My Start in Cat/Kitten Welfare
My name is Karen J. McGranahan and I have been an animal lover and cat and dog owner since childhood; I got involved by financially supporting numerous animal agencies for over 25 years and support many to this day.
In my teen years, I worked for a riding academy, where I learned about horse care, illnesses and training, and went to many horse shows over the four years there. I then went off to college and completed my education.
When I moved to South Carolina, there was a group of community (feral) cats at the end of our street, which I trapped and had them fixed. I volunteered for a local cat shelter, taking care of over 500 cats and kittens. One of my responsibilities was to answer the phone.

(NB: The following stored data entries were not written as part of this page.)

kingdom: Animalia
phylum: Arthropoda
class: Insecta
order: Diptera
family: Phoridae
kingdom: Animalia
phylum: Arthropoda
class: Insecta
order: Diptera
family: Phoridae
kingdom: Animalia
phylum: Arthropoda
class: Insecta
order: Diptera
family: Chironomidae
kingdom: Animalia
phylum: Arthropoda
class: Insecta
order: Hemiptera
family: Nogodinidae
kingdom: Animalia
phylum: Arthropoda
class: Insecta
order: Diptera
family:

During kitten season, I had to turn away between 100 and 125 cats and kittens a week because we were full; all the other local shelters were full and there was no place for them to go. They remain full to this day. Cats are not adopted out fast enough, so many cats languish at shelters for years waiting for homes that never happen for many of them. Currently over 80% of cats entering kill shelters are euthanized. I realized then that housing as many cats as possible was not the long term solution to the cat and kitten problem within the community; we needed to look at how to stop litters of surplus kittens from being born. What was lacking were low-cost spay/neuter clinics to keep kittens from being born and ending up at a shelter. A key component also needed was a comprehensive TNR (Trap-Neuter-Return) program for community cats, a proven program to work by reducing cat numbers through natural attrition.

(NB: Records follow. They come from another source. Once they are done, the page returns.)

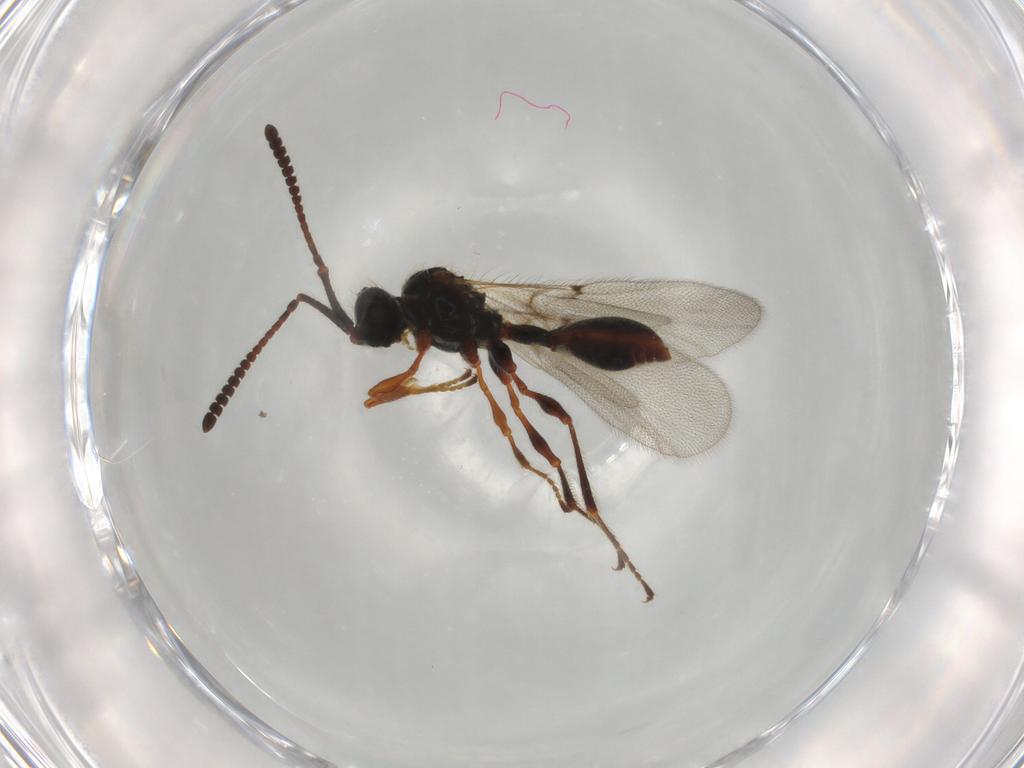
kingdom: Animalia
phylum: Arthropoda
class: Insecta
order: Hymenoptera
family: Diapriidae
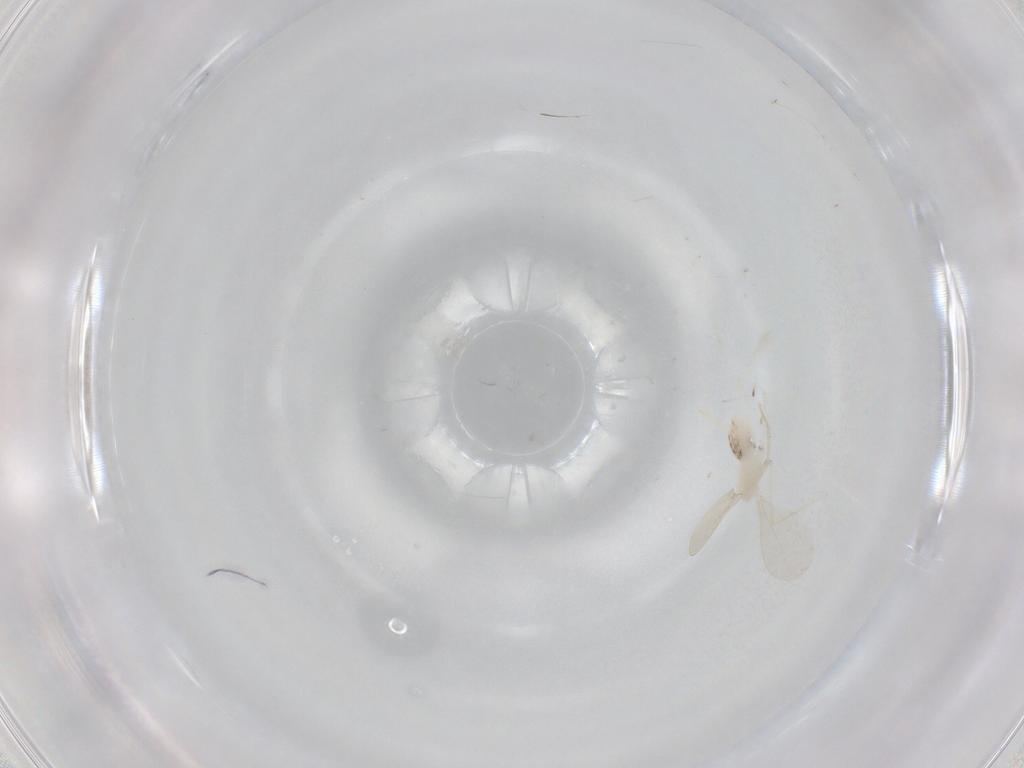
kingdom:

I started Bikini Beach Cat Rescue in 2011 as a non-profit organization in order to offer low-cost spay/neuter clinics in this area; we now have two clinics available. We received our 501 (c) 3 status from the IRS and are tax exempt, so all donations are tax deductible to you. All funds raised goes towards reduced low-cost spay/neuter clinics for cats and kittens and helping their pet parents, ultimately reducing the unwanted breeding of cats and kittens and the resultant shelter intake. The kittens that haven’t even been conceived this year will die next year unless we can stop this breeding cycle. We do targeted TNR programs with grant money and do fundraisers to offer low-cost spay/neuter clinics to the public throughout the year.

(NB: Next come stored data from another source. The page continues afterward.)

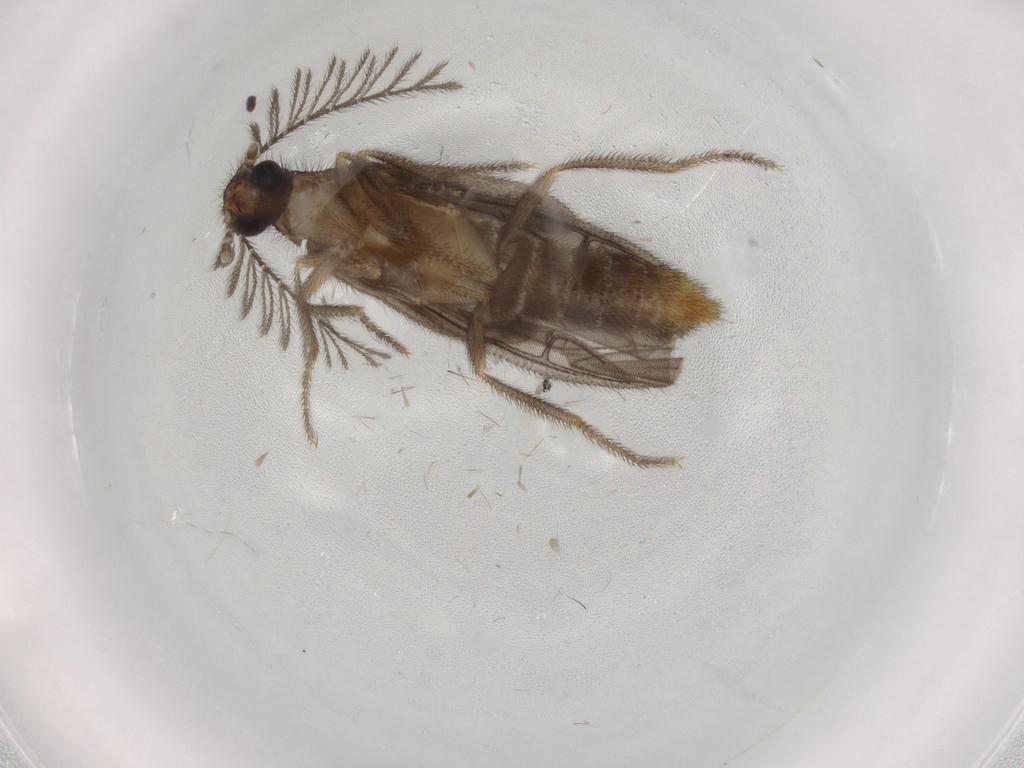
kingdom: Animalia
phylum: Arthropoda
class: Insecta
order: Coleoptera
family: Phengodidae
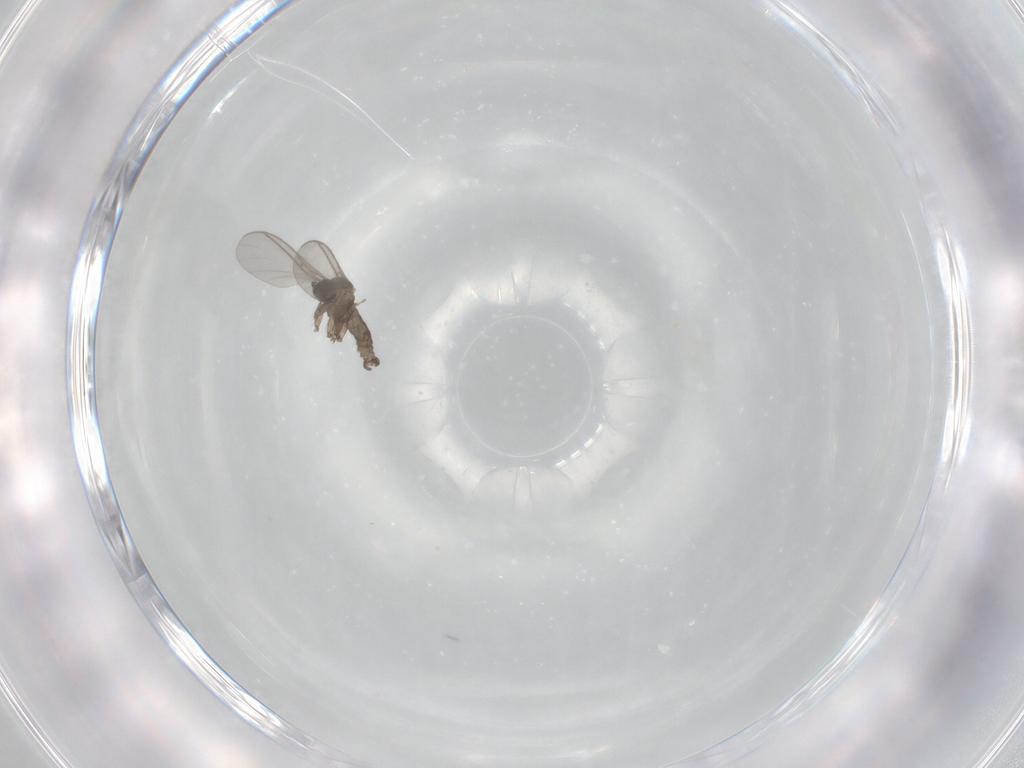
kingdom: Animalia
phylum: Arthropoda
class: Insecta
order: Diptera
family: Sciaridae
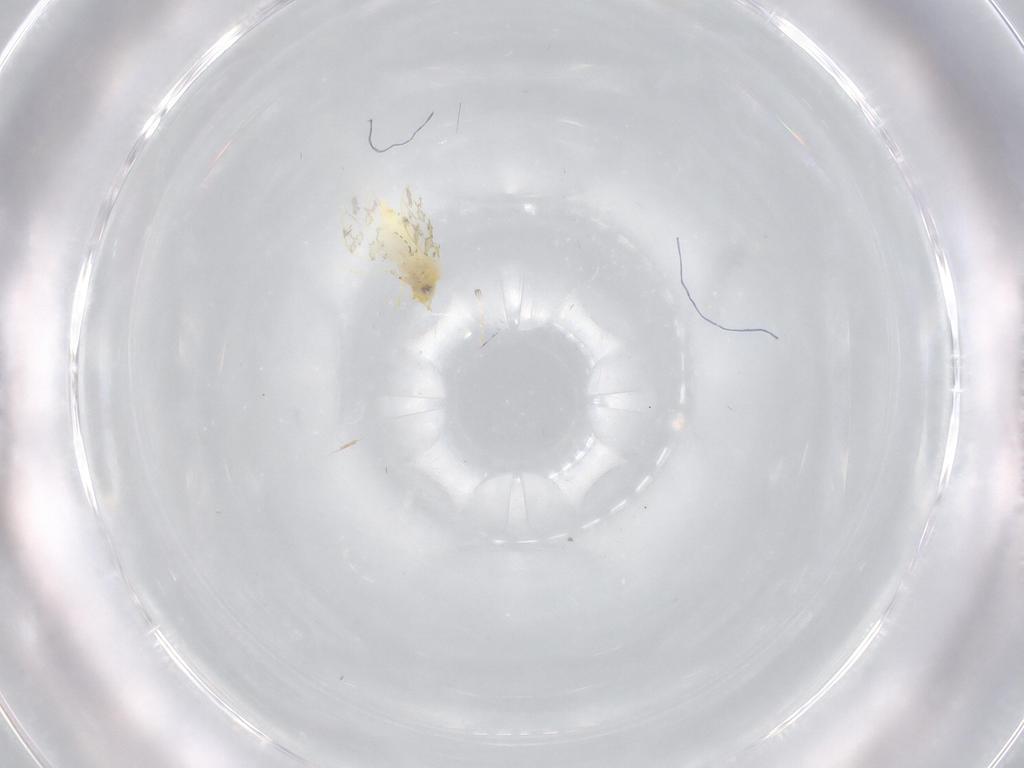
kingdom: Animalia
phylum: Arthropoda
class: Insecta
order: Hemiptera
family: Aleyrodidae
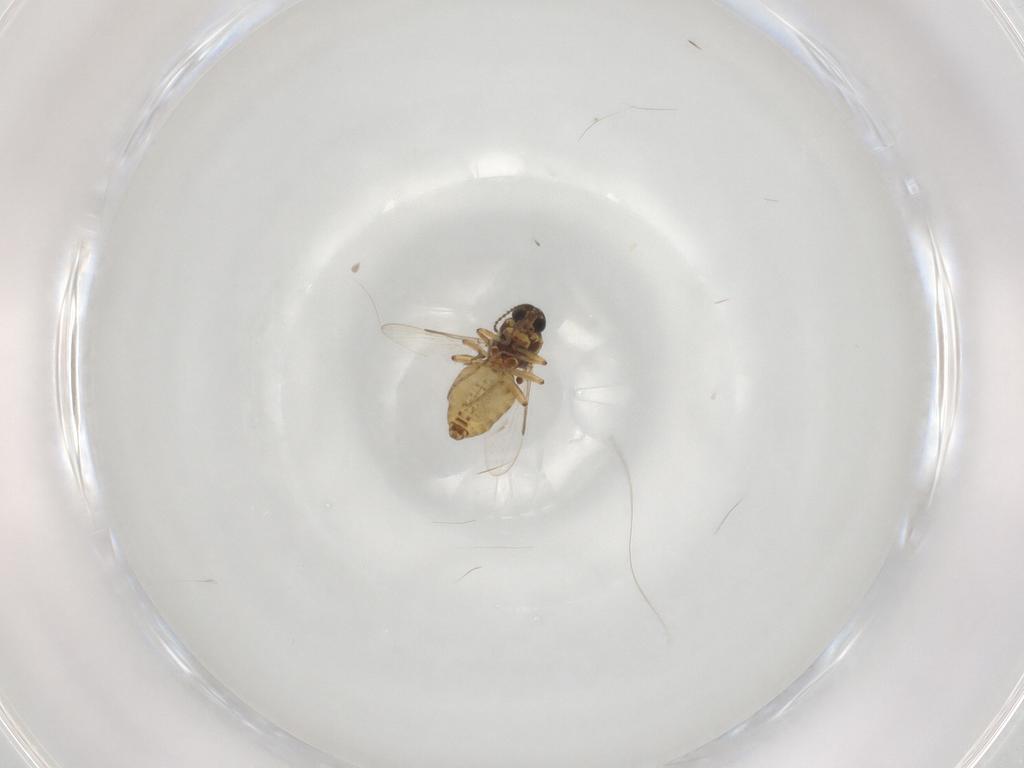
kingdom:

With your support, we can make a difference and stop healthy, adoptable cats from euthanasia. It doesn't matter that their deaths are 'painless', what matters is that their deaths are 'pointless'. As Helen Keller said "I am only one, but still I am one. I cannot do everything, but still I can do something. I will not refuse to do the something I can do." Won't you help us do the "something"?
Tinkerbell was found alone on a farm in Conway; now she has a happy home.